November 18, 2017

Jimmy John’s Food Poisoning Outbreak in Wisconsin

Jimmy John’s restaurants have been linked to outbreaks of E. coli food poisoning in the past. Now an outbreak of norovirus has been linked to the Jimmy John’s restaurant at 3910 Schofield Avenue in Weston, Wisconsin, according to the Marathon County Health Department in Wausau, Wisconsin.

Attorney Fred Pritzker

Food safety attorney Fred Pritzker said, “Ill food service workers should stay home.” Call him at 1-888-377-8900.

Lawyer Fred Pritzker, who represents people sickened by unsafe food, said, “No one should get sick just because they decided to get a sandwich for lunch. Restaurants have a responsibility to serve safe food that is not contaminated by pathogens.”

Sprouts were the culprit in past outbreaks of illness. A multistate outbreak of E. coli O26 infections was linked to raw clover sprouts at certain Jimmy John’s restaurants in 2012, sickening 29 people and hospitalizing 7, some with a severe complication called hemolytic uremic syndrome (HUS), which can cause kidney failure. Another outbreak in 2014, this time E. coli O121, was linked to the consumption of raw clover sprouts served at Jimmy John’s locations in King and Spokane counties in Washington state. Those sprouts were distributed by Evergreen Sprouts LLC.

The source of the norovirus outbreak linked to the Weston, WI Jimmy John’s may be a sick employee, according to Dale Grosskurth, Environmental Health and Safety Director at the Marathon County Health Department, who confirmed to Food Poisoning Bulletin that a norovirus outbreak has been linked to that particular Jimmy John’s restaurant and that an ill employee is the suspected source of the outbreak. At least 100 people have been sickened, according to Grosskurth, who declined to provide numbers or specifics.

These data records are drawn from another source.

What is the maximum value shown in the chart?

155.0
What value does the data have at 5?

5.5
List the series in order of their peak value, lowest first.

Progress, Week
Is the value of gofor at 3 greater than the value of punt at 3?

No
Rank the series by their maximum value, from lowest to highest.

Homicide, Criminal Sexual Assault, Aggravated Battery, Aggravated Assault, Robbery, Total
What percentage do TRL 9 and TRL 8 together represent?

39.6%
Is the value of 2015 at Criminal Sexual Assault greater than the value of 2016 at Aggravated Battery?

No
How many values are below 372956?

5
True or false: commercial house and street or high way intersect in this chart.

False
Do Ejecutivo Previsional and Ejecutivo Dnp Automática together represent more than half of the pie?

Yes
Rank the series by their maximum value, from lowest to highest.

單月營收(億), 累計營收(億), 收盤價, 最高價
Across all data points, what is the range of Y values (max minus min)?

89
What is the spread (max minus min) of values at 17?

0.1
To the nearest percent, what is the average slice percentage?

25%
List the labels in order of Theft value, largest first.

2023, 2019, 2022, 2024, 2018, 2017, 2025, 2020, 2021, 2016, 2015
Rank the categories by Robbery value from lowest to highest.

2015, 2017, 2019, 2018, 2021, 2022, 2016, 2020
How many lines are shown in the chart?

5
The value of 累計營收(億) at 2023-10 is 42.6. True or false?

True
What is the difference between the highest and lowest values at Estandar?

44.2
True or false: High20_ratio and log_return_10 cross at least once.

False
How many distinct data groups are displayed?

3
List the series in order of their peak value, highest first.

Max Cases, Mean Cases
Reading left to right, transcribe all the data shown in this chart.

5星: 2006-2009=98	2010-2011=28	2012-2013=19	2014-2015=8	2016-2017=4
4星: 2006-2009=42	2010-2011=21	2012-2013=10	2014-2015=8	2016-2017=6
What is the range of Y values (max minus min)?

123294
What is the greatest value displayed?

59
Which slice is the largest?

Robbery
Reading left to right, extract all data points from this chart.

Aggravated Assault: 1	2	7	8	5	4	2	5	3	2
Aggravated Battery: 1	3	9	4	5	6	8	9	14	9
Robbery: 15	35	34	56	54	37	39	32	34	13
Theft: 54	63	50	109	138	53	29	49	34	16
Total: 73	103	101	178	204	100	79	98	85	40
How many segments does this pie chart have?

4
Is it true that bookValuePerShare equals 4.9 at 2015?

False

Norovirus is a very contagious virus that causes symptoms that include nausea and vomiting. We don’t know when the illnesses started, when they were reported to public health officials, or if the outbreak is over. We also do not know the dates that the ill employee worked at the restaurant.

Norovirus

The restaurant is working with the health department to sanitize the location. All of the food that was prepared during the outbreak time period has been discarded.

Infected food workers can shed billions of norovirus particles and spread illness, according to the CDC. Norovirus is the leading cause of disease outbreaks from restaurants, but hepatitis A outbreaks have also been linked to ill food workers. Most states have laws against letting ill food service workers prepare and serve food for others.